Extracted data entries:
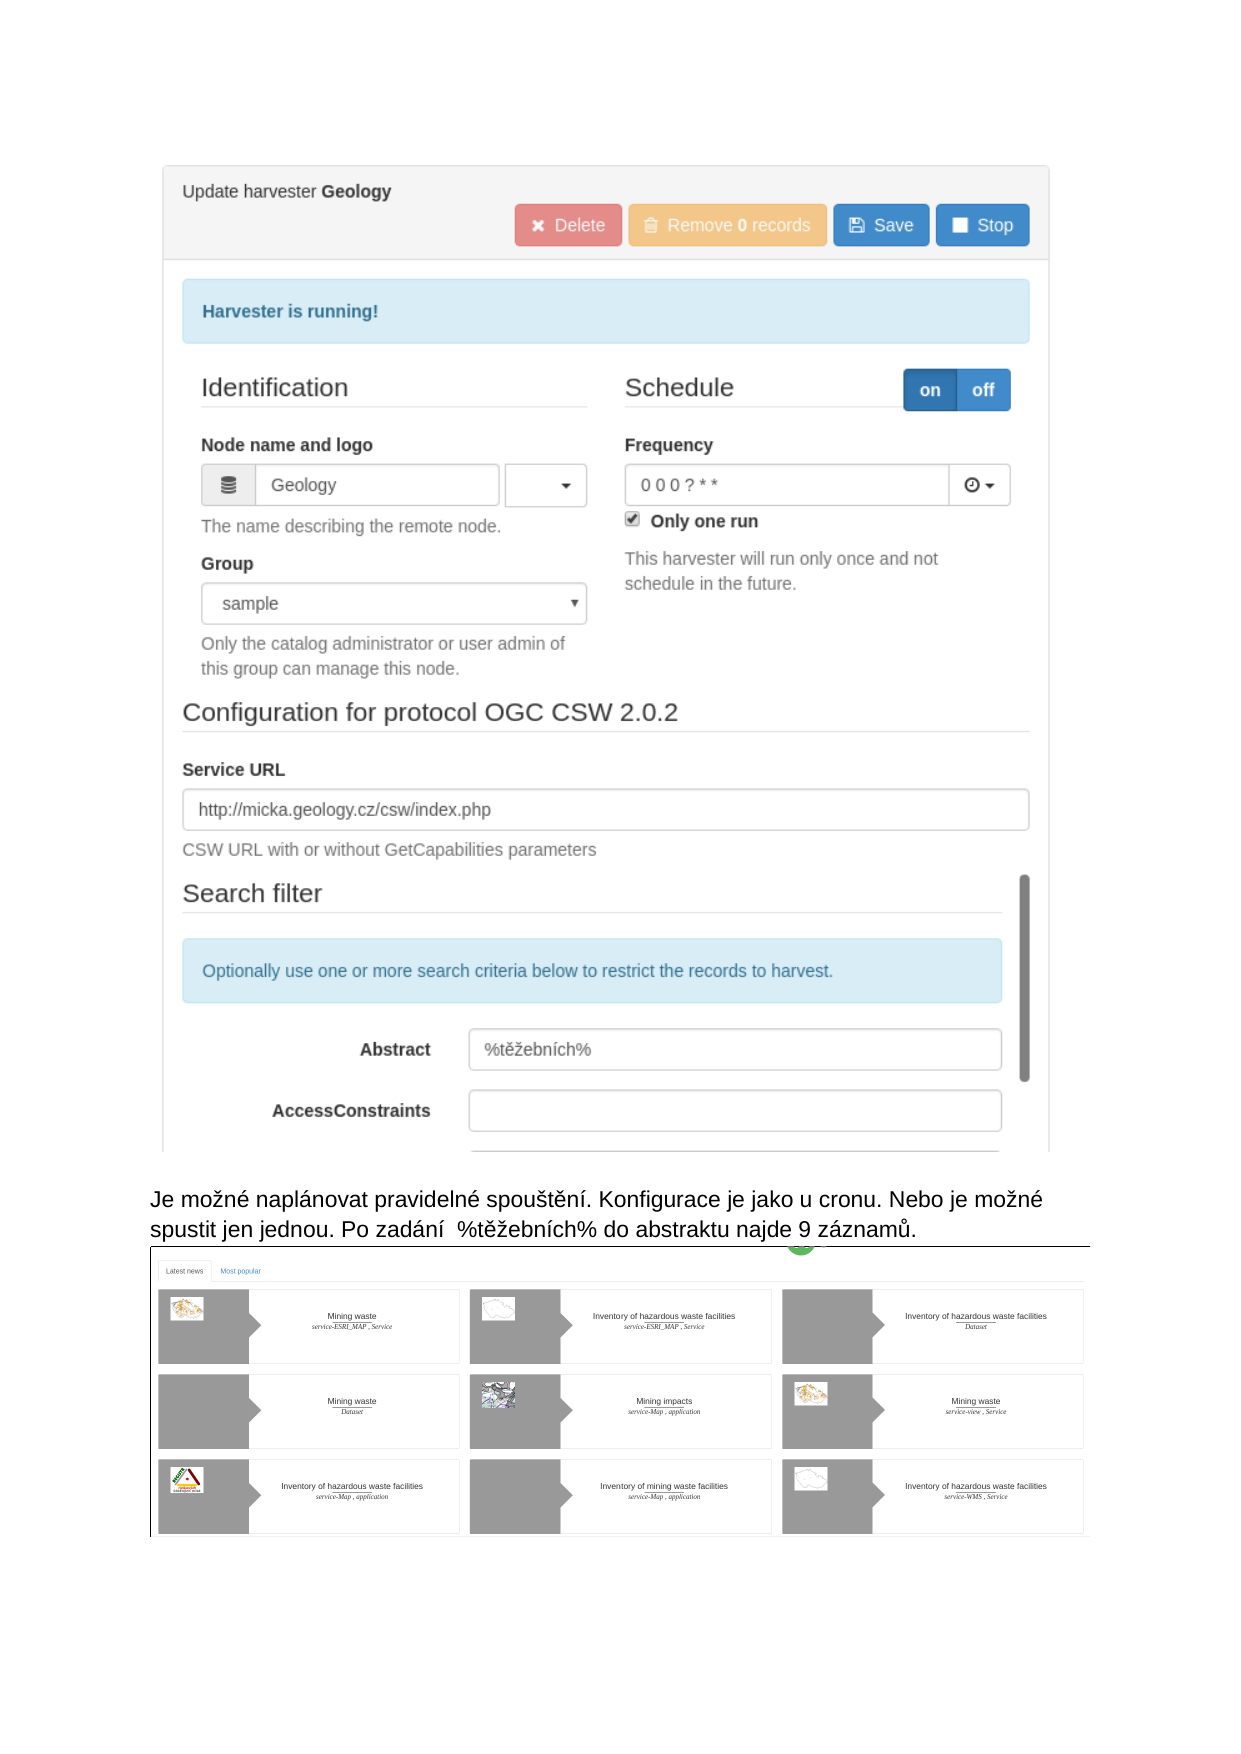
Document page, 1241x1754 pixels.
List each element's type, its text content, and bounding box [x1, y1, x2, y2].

text Je možné naplánovat pravidelné spouštění. Konfigurace je jako u cronu. Nebo je možné spustit jen jednou. Po zadání %těžebních% do abstraktu najde 9 záznamů. [150, 1186, 1090, 1243]
picture [150, 1246, 1091, 1537]
picture [150, 150, 1091, 1152]
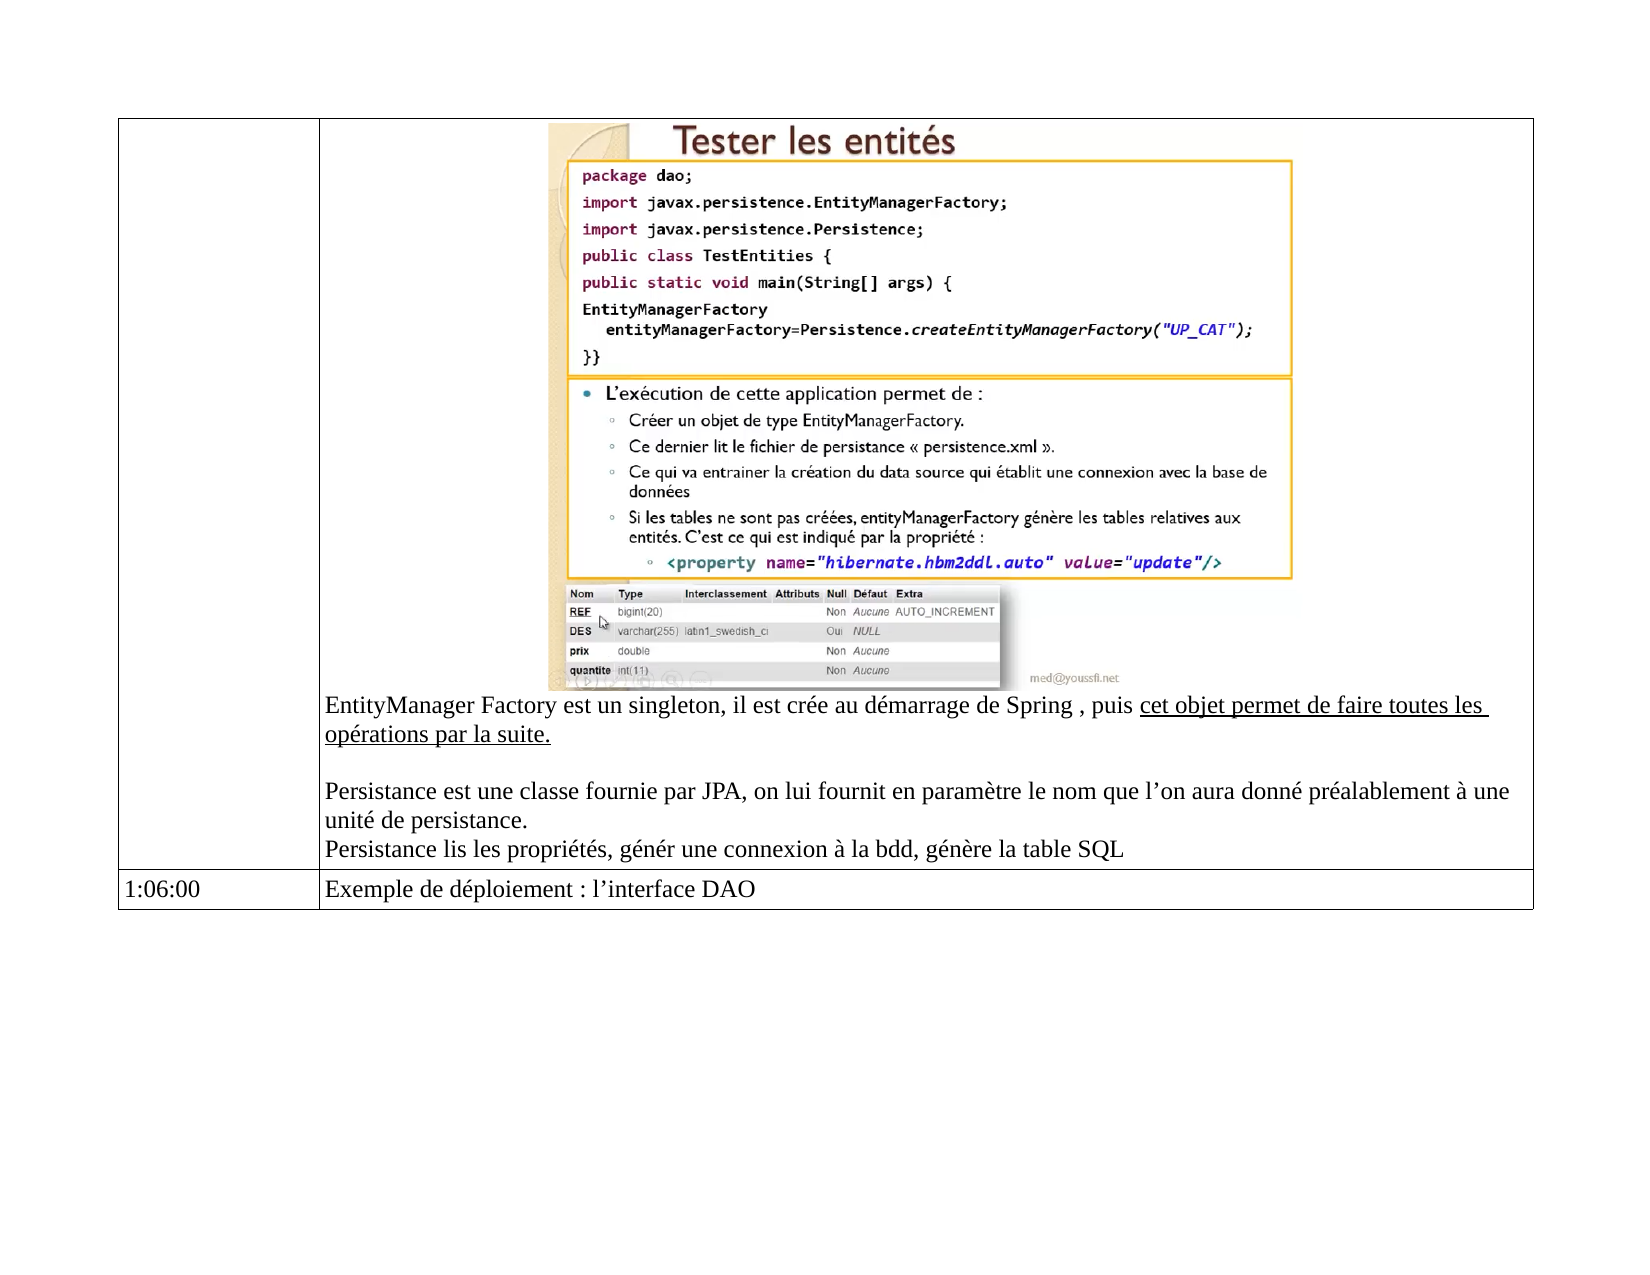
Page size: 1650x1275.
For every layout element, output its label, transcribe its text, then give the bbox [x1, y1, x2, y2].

picture [548, 123, 1303, 691]
table_cell 1:06:00 [119, 870, 319, 909]
table_cell EntityManager Factory est un singleton, il est crée au démarrage de Spring , puis cet objet permet de faire toutes les opérations par la suite. Persistance est une classe fournie par JPA, on lui fournit en paramètre le nom que l’on aura donné préalablement à une unité de persistance. Persistance lis les propriétés, génér une connexion à la bdd, génère la table SQL [320, 119, 1533, 868]
table_cell [119, 119, 319, 868]
table_cell Exemple de déploiement : l’interface DAO Implémentation de l’interface avec JPA → EntityManager = objet fournit par jpa qui permet d’acceder à toutes les opérartions pour faire du CRUD dans la base persist ↔ INSERT [320, 870, 1533, 909]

What this task involves
Repeat word for word the stretch of entries from the start through the line that contains "picture [150, 150, 1091, 1152]", including both ends. Leave the pictures out of your answer.

Solution for this task
Document page, 1241x1754 pixels.
List each element's type, its text content, and bounding box [x1, y1, x2, y2].

text Je možné naplánovat pravidelné spouštění. Konfigurace je jako u cronu. Nebo je možné spustit jen jednou. Po zadání %těžebních% do abstraktu najde 9 záznamů. [150, 1186, 1090, 1243]
picture [150, 1246, 1091, 1537]
picture [150, 150, 1091, 1152]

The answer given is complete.